"Bibi lihat ini, cincin yang di kasih mas Erich buat aku dan dia juga minta aku untuk temenin dia sampai nanti dia tua." Julia berkata sambil mengangkat tangannya ke atas menunjukan cincin pernikahan yang di berikan Erich padanya.
***
"Bibi ikut senang kalau memang kalian sudah baik-baik saja, tapi kalau nanti kamu gak merasa bahagia sama pernikahanmu kamu harus bilang sama paman dan bibi." Kata bik Yani.
Hehehehehee.... Tawa kecil Julia.
"Siap bik."
"Bibi gak mau loh kamu kaya kemarin lagi menghilang gitu aja, buat bibi khawatir."
"Iya bik, maafin aku ya. Aku udah nyusahin kalian semua." Kali ini Julia berkata sambil memeluk bik Yani dari samping dan menyandarkan kepalanya dipundak bik Yani.
"Ya sudah, ayo bawah minuman sama kuenya ke depan. Kasihan loh suamimu pasti nunggu."
Setelah perbincangan kecil di dapur akhirnya teh dan kopi buatan Julia dan bik Yani pun tersaji di atas meja tidak lupa juga kue tart yang tadi si belikan Julia untuk bibinya sebagai pelengkap perbincangan mereka sore itu.
"Wah ini kue kesukaan bibimu." Kata paman Bimo saat melihat kue tart yang tertata rapi di piring.
"Iya dong kan emang sengaja aku beliin ini buat bibi." Kata Julia sambil duduk di samping Erich.
"Buk." Panggil paman Bimo pada bik Yani.
"Iya pak." Jawab bik Yani.
"Sepertinya ada yang sudah baikan." Kata paman Bimo karna melihat senyum di wajah kedua ponakannya.
Seketika tawa mereka semua pecah karna candaan paman Bimo.
"Paman bisa aja." Kata Erich, jangan ditanya seberapa merah wajah mereka berdua sekarang.
"Nak, paman sama bibimu sudah tua. Impian kita berdua cuma satu."
"Apa itu?" Tanya Julia.
"Kepingin nimang cucu, iyakan buk?"
Lagi-lagi semburat merah itu muncul di wajah Erich dan Julia.
"Iya pak." Kata bik Yani sambil tersenyum kecil.
"Ehm... Paman sama bibi doain aja." Kali ini Erich memberanikan diri untuk membuka suara.
"Ayo di minum teh nya keburu dingin." Kata bik Yani mencoba mencairkan suasana.
Sore itu di isi dengan tawa dan canda sesekali terdengar ledekan-ledekan kecil dari paman Bimo dan bik Yani.
Lama mereka berbincang-bincang hingga teh dan kopi yang ada di cangkir masing-masing tandas tak tersisa.
tanpa disadari senja mulai tampak di langit yang sebelumnya membiru, akhirnya perbincangan mereka terhenti dengan kata pamit dari Erich dan Julia.
"Hati-hati di jalan nak, jaga dirimu baik-baik." Kata bik Yani, saat Erich dan Julia berpamitan.

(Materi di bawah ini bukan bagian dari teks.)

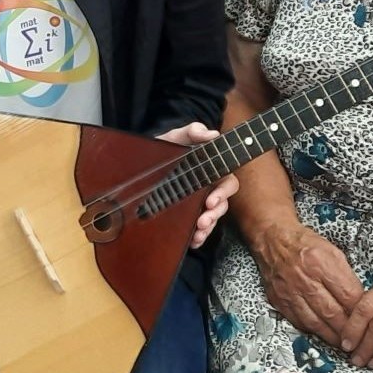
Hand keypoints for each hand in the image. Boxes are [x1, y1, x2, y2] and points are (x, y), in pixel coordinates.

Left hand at [157, 122, 237, 247]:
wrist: (144, 159)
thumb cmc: (167, 147)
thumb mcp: (176, 137)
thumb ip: (192, 132)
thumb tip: (211, 134)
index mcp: (211, 170)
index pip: (227, 183)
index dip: (223, 193)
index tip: (211, 200)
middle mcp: (208, 188)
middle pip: (222, 204)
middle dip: (215, 214)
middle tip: (203, 220)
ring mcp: (198, 202)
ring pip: (212, 218)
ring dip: (207, 227)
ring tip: (197, 232)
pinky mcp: (187, 213)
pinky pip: (199, 228)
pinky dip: (198, 236)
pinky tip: (192, 241)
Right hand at [247, 220, 364, 345]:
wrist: (273, 240)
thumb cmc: (305, 244)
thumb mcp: (333, 251)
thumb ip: (346, 276)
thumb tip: (359, 300)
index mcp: (322, 263)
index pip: (348, 295)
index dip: (360, 312)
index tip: (368, 320)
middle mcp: (305, 280)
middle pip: (332, 313)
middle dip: (348, 330)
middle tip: (359, 339)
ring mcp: (290, 293)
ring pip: (316, 323)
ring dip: (332, 336)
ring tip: (344, 343)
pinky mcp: (280, 302)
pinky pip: (299, 323)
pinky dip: (314, 331)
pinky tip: (324, 334)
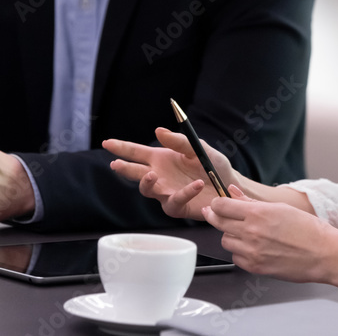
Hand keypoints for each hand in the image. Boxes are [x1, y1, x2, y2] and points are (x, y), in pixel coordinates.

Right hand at [103, 127, 238, 219]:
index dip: (121, 148)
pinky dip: (185, 193)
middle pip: (135, 172)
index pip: (136, 152)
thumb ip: (180, 141)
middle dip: (124, 168)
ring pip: (148, 190)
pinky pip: (174, 202)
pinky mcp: (179, 207)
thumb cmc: (214, 165)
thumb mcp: (198, 148)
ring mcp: (167, 192)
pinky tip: (197, 185)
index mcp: (161, 159)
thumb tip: (158, 131)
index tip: (107, 143)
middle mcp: (160, 176)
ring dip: (147, 183)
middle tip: (116, 164)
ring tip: (152, 175)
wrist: (231, 185)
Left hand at [202, 185, 337, 283]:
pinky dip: (240, 252)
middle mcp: (251, 232)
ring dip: (231, 236)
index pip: (222, 206)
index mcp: (257, 214)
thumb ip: (251, 201)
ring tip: (246, 233)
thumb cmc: (306, 229)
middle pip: (219, 223)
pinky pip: (236, 258)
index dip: (216, 204)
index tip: (217, 204)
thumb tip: (232, 191)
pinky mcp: (255, 267)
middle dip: (216, 217)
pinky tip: (253, 248)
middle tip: (217, 215)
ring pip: (226, 241)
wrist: (322, 253)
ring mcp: (252, 251)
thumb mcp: (279, 208)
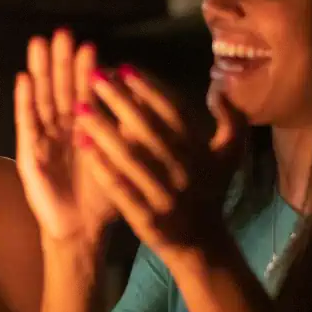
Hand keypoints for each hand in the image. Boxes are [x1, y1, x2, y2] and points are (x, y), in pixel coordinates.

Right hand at [14, 32, 116, 246]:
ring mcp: (43, 136)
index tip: (90, 45)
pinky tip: (23, 79)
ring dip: (40, 71)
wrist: (80, 227)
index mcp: (86, 126)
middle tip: (63, 32)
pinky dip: (24, 100)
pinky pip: (26, 121)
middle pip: (60, 87)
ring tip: (39, 43)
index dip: (85, 69)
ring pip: (42, 97)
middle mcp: (63, 126)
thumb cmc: (103, 195)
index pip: (85, 92)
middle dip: (61, 61)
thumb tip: (142, 97)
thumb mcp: (123, 159)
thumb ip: (129, 131)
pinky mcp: (28, 151)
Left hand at [75, 70, 244, 262]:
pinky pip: (120, 187)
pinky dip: (100, 165)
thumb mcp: (229, 156)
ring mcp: (165, 195)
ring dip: (104, 129)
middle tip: (94, 76)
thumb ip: (232, 122)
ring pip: (130, 157)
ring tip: (79, 106)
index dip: (150, 89)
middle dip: (120, 100)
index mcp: (201, 152)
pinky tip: (81, 144)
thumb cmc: (209, 190)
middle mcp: (184, 170)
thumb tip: (222, 90)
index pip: (174, 113)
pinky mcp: (146, 217)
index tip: (124, 67)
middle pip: (148, 129)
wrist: (202, 244)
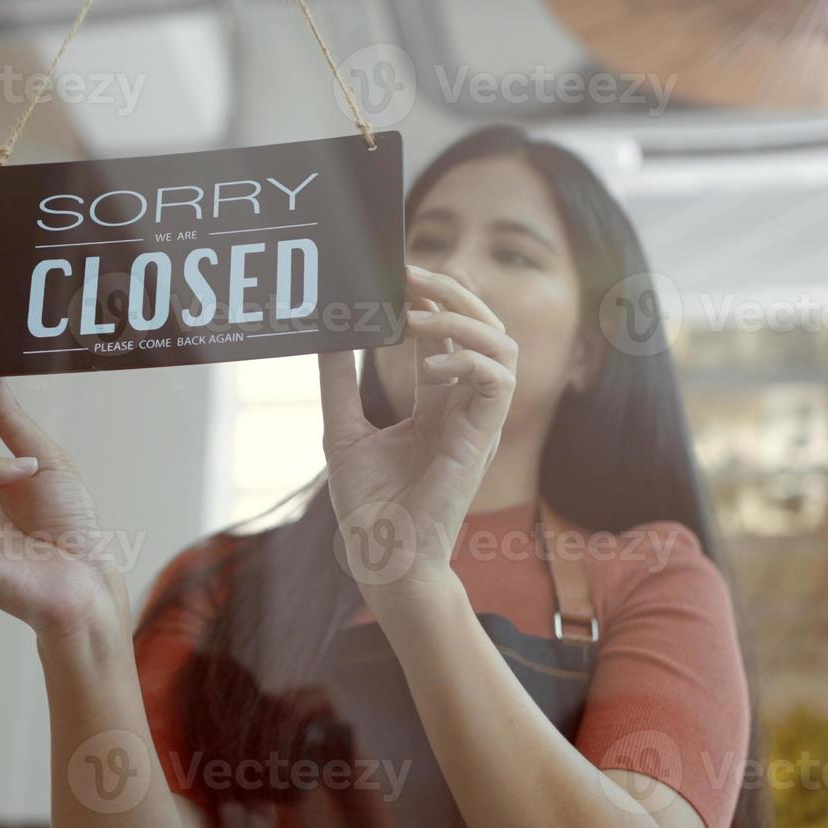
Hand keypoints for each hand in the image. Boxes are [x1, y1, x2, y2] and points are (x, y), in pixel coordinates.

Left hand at [318, 265, 517, 598]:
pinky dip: (466, 360)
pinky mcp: (483, 437)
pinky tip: (426, 366)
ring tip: (414, 314)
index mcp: (438, 403)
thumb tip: (325, 335)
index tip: (395, 273)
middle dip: (451, 293)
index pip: (447, 334)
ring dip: (461, 319)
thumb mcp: (342, 429)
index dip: (429, 298)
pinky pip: (498, 379)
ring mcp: (478, 420)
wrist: (381, 554)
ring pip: (502, 344)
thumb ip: (337, 382)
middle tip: (408, 273)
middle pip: (483, 327)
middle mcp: (464, 405)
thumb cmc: (368, 505)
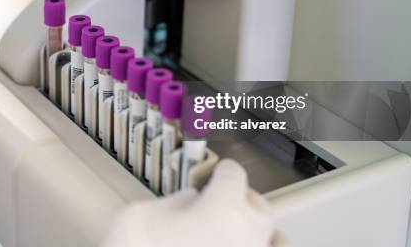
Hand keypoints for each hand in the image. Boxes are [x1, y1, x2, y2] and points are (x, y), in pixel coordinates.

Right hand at [102, 160, 288, 246]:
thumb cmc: (137, 245)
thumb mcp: (144, 214)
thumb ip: (177, 203)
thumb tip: (192, 201)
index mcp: (224, 210)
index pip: (234, 176)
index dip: (221, 171)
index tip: (215, 173)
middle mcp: (247, 237)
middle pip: (257, 206)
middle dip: (240, 198)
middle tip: (218, 199)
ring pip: (274, 239)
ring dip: (256, 228)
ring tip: (238, 226)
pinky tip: (255, 245)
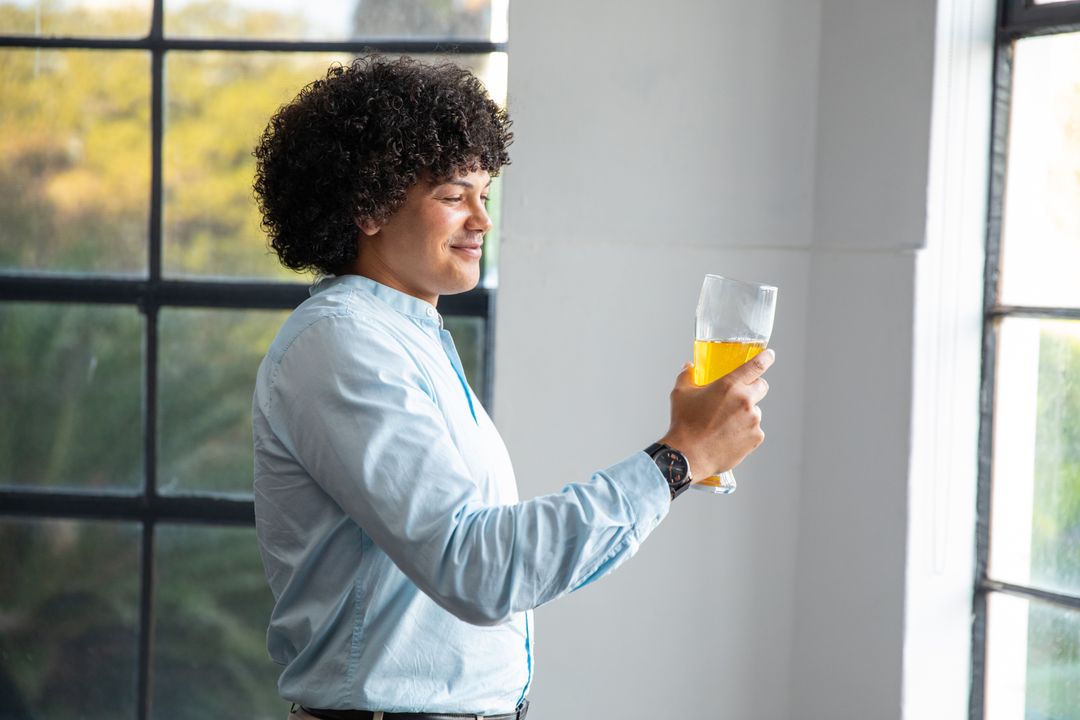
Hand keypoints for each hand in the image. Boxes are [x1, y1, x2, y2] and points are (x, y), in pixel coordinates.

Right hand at [658, 349, 774, 480]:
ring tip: (724, 425)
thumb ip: (687, 376)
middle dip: (753, 388)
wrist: (688, 455)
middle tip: (737, 397)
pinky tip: (728, 437)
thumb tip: (688, 367)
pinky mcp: (756, 438)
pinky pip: (754, 430)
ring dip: (745, 414)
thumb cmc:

"Iya bik. Paman sama bibi juga jaga kesehatan nanti kapan-kapan aku sama mas Erich kesini lagi." Kata Julia.
"Kalau kalian kesini lagi, harus sudah ada kabar gembira buat paman sama bibi." Kata paman Bimo.
"Iya paman. Doain aja." Jawab Erich
Erich dan Juliapun meninggalkan rumah paman dan bibi.
"Mas persediaan makanan di kulkas udah habis." Kata Julia saat di perjalanan.
"Mau belanja?" Tanya Erich.
"Iya mas tapi jam segini pasar yang lain udah tutup." Kata Julia.
"Ya udah kita belanja ke supermarket aja atau gak ke mall." Kata Erich menawarkan.
"Kemahalan mas." Jawab Julia.
"Gak apa-apa dong, mulai sekarang aku larang kamu belanja ke pasar." Kata Erich dengan nada tegas yang di buat-buat.
"Loh kenapa?" Tanya Julia.
"Ya gak kenapa-napa. pokoknya gak boleh kamu harus belanja ke supermarket atau gak ke mall titik." Kata Erich.
"Ya udah kalau gitu." Jawab Julia.
"Gimana jadi belanja gak?" Tanya Erich lagi.
"Ya jadi dong, kalau gak belanja besok mau sarapan apa."